__Extract__:
□ □ □
Category Archives: climbing

Bukit Batu Tabur: World’s Longest Quartz Ridge

If there’s one thing you should know about me, it’s that I’m a big chicken. That’s right. I’m chicken and I have qualms letting people know it either. For instance, I am scared of zombies, road bullies, expired milk, abdominal fat and varicose veins. I’m also scared of heights. Actually, I’m not scared of heights per se; I’m just scared of falling … from a really high place.

Despite my phobia though, I want to post an armchair perspective entry on Bukit Batu Tabur (also known as Klang Gates). I read about it here, saw the gorgeous pics and was fascinated. BBT is the longest quartz-rich ridge in the world measuring some 16km. People go there to climb or jog. I was sold!!

Then I find out that some friends of mine have already climbed BBT last year. Is it hard, I ask them. The response: “If you have a fear of heights, this is the perfect place to conquer it!” … omg. Then I see his pics of BBT. Then I read on someone’s blog about this girl going to BBT and falling and hurting herself and having to be carried out on a stretcher. Then I read that BBT isn’t for the chicken-hearted. Amah!

But don’t let me discourage you. If you want to visit BBT, by all means, go, take lots of pics and … send them to me so I can post them on my blog macam I went there myself. I may go one day to check out the jogging trail (if it really exists) but for now, I’m happy just having pics of people at the bukit.

So this, folks, is my tribute to BBT and here’s to being a big chicken [clink water bottles].

Located some 20km from the city centre (on the fringes of Ulu Kelang-Gombak), BBT is also known as the Dragon’s Backbone – a nickname given because its succession of ragged peaks, when seen from afar, resemble the curved, crackly spine of a mythical beast.

I don’t know about you but the prospect of clambering up that steep, imposing limestone wall doesn’t exactly fill me with a warm fuzzy feeling. Or maybe it isn’t really that scary. Maybe it’s just the camera angle. Everything looks extra scary when viewed from ground up, doesn’t it?
□ □ □
__Activity 1__: Please reproduce the Bukit Batu Tabur post from "But don’t let" to "a mythical beast.".
__Activity 2__:
Answer these questions on the Bukit Batu Tabur post:
(a) How long does the ridge measure?
(b) How far from the city centre is it located?
(c) What nickname is it also known by?
__Activity 3__:
State whether each statement agrees with the Bukit Batu Tabur post, and quote the words that decide it:
(a) People go to the ridge to climb or jog.
(b) Some of the writer's friends climbed it last year.
(c) The ridge lies in the city centre.
□ □ □
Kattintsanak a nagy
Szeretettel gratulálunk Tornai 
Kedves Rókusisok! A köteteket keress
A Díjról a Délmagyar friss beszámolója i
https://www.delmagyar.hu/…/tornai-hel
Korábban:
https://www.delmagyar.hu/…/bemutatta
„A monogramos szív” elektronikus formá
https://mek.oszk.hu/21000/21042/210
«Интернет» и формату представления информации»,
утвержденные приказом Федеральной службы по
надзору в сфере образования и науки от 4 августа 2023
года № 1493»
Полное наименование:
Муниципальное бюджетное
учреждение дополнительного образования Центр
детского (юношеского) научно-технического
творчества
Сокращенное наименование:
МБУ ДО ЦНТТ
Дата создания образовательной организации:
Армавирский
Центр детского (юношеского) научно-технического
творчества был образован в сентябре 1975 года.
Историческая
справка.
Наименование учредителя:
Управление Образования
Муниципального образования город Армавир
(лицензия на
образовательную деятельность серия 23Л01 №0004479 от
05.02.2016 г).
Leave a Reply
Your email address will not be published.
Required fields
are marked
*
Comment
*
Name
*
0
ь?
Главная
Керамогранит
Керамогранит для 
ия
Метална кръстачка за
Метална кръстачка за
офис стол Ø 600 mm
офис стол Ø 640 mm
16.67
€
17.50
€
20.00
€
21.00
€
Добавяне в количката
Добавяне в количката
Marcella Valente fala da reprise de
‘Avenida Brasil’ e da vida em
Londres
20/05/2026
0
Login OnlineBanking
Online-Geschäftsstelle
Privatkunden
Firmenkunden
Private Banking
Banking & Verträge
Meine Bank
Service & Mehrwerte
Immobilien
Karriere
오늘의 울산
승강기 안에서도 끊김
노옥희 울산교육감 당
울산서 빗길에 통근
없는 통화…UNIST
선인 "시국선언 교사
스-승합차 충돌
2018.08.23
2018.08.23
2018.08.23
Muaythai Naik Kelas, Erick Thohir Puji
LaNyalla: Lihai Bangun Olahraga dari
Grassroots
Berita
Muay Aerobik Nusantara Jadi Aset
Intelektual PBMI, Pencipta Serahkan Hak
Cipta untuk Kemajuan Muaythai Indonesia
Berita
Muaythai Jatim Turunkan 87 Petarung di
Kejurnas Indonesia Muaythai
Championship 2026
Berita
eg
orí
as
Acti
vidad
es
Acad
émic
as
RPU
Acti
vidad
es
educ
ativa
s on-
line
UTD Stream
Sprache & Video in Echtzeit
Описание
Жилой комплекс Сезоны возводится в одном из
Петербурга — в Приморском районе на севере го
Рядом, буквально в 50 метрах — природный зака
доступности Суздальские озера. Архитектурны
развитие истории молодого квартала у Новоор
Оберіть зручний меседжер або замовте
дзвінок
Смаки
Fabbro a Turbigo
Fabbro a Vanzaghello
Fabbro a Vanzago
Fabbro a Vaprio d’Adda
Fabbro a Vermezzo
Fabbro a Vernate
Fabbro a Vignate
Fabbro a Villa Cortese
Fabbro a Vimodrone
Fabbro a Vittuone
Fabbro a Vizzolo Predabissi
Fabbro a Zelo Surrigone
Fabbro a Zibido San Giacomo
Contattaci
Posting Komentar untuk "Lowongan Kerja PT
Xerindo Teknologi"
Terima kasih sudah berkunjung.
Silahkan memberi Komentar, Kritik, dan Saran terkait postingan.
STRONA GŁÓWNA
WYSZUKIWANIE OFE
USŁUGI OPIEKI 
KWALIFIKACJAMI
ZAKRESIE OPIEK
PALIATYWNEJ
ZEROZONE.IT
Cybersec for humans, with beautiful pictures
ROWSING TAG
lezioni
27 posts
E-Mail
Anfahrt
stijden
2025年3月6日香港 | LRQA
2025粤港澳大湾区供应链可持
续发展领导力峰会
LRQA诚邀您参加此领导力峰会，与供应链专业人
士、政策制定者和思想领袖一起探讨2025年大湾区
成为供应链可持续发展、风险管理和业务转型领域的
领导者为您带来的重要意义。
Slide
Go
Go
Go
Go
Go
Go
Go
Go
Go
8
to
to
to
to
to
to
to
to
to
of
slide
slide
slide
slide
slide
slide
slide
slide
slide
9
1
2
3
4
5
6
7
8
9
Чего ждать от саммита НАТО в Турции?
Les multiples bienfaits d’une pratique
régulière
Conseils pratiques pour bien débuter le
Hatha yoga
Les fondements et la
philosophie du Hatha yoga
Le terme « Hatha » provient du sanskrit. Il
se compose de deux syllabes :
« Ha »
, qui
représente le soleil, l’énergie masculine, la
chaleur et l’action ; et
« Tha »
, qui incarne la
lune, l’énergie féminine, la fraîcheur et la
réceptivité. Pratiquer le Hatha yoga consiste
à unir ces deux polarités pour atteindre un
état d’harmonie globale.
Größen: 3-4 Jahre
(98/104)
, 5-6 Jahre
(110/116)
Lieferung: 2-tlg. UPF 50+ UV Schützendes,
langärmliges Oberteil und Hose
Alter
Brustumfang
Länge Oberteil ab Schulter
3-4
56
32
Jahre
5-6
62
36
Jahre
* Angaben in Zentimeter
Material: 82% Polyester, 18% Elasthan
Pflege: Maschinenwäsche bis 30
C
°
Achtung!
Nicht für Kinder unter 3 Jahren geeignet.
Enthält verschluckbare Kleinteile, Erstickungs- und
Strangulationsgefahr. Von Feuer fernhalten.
□ □ □
__Solution 1__:
But don’t let me discourage you. If you want to visit BBT, by all means, go, take lots of pics and … send them to me so I can post them on my blog macam I went there myself. I may go one day to check out the jogging trail (if it really exists) but for now, I’m happy just having pics of people at the bukit.

So this, folks, is my tribute to BBT and here’s to being a big chicken [clink water bottles].

Located some 20km from the city centre (on the fringes of Ulu Kelang-Gombak), BBT is also known as the Dragon’s Backbone – a nickname given because its succession of ragged peaks, when seen from afar, resemble the curved, crackly spine of a mythical beast.

__Solution 2__:
(a) Some 16km.
(b) Some 20km.
(c) The Dragon's Backbone.

__Solution 3__:
(a) Yes: "People go there to climb or jog."
(b) Yes: "some friends of mine have already climbed BBT last year."
(c) No: "Located some 20km from the city centre"